It is not every day that the Court of Justice beats up the Court of First Instance (as it was known) for violating the human rights of the parties. But that is just what it did in its judgment in Case C-89/08 P Commission v. Ireland and others.
What happened was this. The Commission adopted a decision partly approving state aid schemes introduced by France, Italy and Ireland and partly declaring them incompatible with the common market and ordering their recovery.
Ireland, France and Italy then challenged that decision before the Court of First Instance. That Court annulled the decision in its judgment in Joined Cases T- 50/06, T-56/06, T-62/06 and T-69/06 Ireland and others v. Commission (ECR [2007] II-172). The Court of First Instance held that the Commission had failed to give proper reasons for its decision and annulled it on that sole ground.
The problem with that, though, was that none of the applicants had pleaded lack of reasoning as a ground of annulment and the Court of First Instance did not question the parties on that aspect of the case at all during the written or oral phase of the proceedings: It just pulled that ground of annulment out of its hat when handing down the judgment.
And so the Commission appealed.
The Court of Justice upheld the Commission's appeal on that point.
It held that the Court of First Instance could raise the ground of annulment for lack of reasoning of its own motion. It recalled that it has consistently been held that an absence of or inadequate statement of reasons constitutes an infringement of essential procedural requirements for the purposes of Article 263 TFEU and is a plea involving a matter of public policy which may, and even must, be raised by the Community judicature of its own motion (Case C‑166/95 PCommission v Daffix [1997] ECR I‑983, paragraph 24; Case C‑367/95 P Commission v Sytraval and Brink’s France [1998] ECR I‑1719, paragraph 67; Case C‑265/97 P VBA v Florimex and Others [2000] ECR I‑2061, paragraph 114; and Case C‑413/06 P Bertelsmann and Sony Corporation of America v Impala [2008] ECR I‑4951, paragraph 174).
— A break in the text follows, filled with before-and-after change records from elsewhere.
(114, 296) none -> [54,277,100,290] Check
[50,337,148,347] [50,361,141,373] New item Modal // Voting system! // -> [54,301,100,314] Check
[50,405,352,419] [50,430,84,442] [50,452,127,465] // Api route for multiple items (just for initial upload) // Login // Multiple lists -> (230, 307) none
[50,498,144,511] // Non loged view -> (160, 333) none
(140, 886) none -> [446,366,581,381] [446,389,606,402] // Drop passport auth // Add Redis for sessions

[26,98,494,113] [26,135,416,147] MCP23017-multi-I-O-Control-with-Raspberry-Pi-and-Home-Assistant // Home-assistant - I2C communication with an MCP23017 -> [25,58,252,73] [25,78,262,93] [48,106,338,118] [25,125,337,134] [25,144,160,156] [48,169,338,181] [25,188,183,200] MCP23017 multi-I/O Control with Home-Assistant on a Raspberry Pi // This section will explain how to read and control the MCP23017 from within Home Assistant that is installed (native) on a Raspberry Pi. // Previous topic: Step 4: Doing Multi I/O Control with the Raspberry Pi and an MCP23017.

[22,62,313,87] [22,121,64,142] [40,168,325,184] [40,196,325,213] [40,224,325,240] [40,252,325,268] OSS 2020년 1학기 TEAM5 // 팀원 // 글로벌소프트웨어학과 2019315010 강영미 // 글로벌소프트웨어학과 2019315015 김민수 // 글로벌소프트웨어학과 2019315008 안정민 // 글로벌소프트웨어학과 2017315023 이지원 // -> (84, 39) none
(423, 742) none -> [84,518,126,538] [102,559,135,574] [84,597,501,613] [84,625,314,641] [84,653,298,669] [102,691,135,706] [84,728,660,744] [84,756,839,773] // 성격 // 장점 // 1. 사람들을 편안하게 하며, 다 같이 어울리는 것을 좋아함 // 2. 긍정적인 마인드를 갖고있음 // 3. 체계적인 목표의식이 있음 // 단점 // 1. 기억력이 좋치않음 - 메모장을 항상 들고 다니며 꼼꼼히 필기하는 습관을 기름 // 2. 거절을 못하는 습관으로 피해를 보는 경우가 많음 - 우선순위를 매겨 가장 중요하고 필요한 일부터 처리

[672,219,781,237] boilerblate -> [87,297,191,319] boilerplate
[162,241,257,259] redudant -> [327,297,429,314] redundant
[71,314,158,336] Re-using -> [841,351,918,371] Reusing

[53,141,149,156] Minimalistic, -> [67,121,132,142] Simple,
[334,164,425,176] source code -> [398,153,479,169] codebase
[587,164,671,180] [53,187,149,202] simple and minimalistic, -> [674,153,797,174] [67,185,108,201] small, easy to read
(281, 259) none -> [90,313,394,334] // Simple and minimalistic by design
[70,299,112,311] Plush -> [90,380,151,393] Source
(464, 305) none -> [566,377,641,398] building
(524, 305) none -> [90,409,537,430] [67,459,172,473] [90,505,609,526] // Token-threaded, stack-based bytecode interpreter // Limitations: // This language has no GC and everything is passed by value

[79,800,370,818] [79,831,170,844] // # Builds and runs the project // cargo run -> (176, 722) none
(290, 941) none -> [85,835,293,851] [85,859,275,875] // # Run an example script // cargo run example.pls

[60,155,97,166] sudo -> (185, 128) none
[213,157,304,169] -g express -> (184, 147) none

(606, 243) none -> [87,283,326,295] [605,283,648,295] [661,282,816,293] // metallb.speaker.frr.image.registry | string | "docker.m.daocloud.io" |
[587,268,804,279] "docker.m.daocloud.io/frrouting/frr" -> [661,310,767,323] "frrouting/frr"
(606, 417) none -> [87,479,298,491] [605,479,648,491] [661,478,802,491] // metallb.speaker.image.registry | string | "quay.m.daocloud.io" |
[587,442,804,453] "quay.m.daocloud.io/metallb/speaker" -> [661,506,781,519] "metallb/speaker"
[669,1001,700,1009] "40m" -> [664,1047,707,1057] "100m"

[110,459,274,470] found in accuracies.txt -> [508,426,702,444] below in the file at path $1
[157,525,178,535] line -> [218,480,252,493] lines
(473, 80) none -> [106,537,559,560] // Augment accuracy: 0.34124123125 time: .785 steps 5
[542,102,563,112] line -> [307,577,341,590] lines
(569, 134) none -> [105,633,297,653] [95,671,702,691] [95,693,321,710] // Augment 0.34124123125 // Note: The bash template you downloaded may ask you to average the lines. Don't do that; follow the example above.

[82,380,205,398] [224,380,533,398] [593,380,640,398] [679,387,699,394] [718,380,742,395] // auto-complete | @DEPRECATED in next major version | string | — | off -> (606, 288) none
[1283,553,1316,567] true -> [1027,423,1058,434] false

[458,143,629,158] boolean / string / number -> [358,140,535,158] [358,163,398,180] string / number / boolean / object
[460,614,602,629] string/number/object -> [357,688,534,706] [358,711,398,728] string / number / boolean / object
So far so good. But then Court of Justice dealt with whether it was proper for the Court of First Instance to raise the plea of its own motion without hearing the parties on that point at all.
The Court of Justice drew the line at that and held that the Court of First Instance should have heard the parties before deciding the case on that point. It held that the principle that the parties should be heard means, as a rule, that the parties have a right to a process of inspecting and commenting on the evidence and observations submitted to the court (Case C‑450/06 Varec [2008] ECR I‑581, paragraph 47) and, moreover, that that basic principle of law is infringed where a judicial decision is founded on facts and documents which the parties, or one of them, have not had an opportunity to examine and on which they have therefore been unable to comment (Joined Cases 42/59 and 49/59 SNUPAT v High Authority [1961] ECR 53, 84; Case C‑480/99 P Plant and Others v Commission and South Wales Small Mines [2002] ECR I‑265, paragraph 24; and Case C‑199/99 P Corus UK v Commission [2003] ECR I‑11177, paragraph 19). It insisted that a court must itself observe the rule that the parties should be heard, in particular, when it decides a dispute on a ground it has identified of its own motion (see, by analogy, in the sphere of human rights, the judgments of the European Court of Human Rights in Skondrianos v. Greece, nos. 63000/00, 74291/01 and 74292/01, §29 and 30, 18 December 2003; Clinique des Acacias and Others v. France, nos. 65399/01, 65405/01 and 65407/01, §38, 13 October 2005; and Prikyan and Angelova v. Bulgaria, no. 44624/98, §42, 16 February 2006).
In a final rebuke to the Court of First Instance, the Court of Justice recalled that, in the analogous context of Article 6 of the ECHR, it has held that it is precisely in deference to that article and to the very purpose of every individual’s right to adversarial proceedings and to a fair hearing within the meaning of that provision that the Court may of its own motion, on a proposal from the Advocate General or at the request of the parties, order that the oral procedure be reopened, in accordance with Article 61 of its Rules of Procedure, if it considers that it lacks sufficient information, or that the case must be dealt with on the basis of an argument which has not been debated between the parties (Order of 4 February 2000 in Case C‑17/98 Emesa Sugar [2000] ECR I‑665, paragraphs 8, 9 and 18, and Joined Cases C‑270/97 and C‑271/97 Deutsche Post [2000] ECR I‑929, paragraph 30).
Sounds like a really complicated case. When jurisdictions overlap like that, it's likely to get really messy.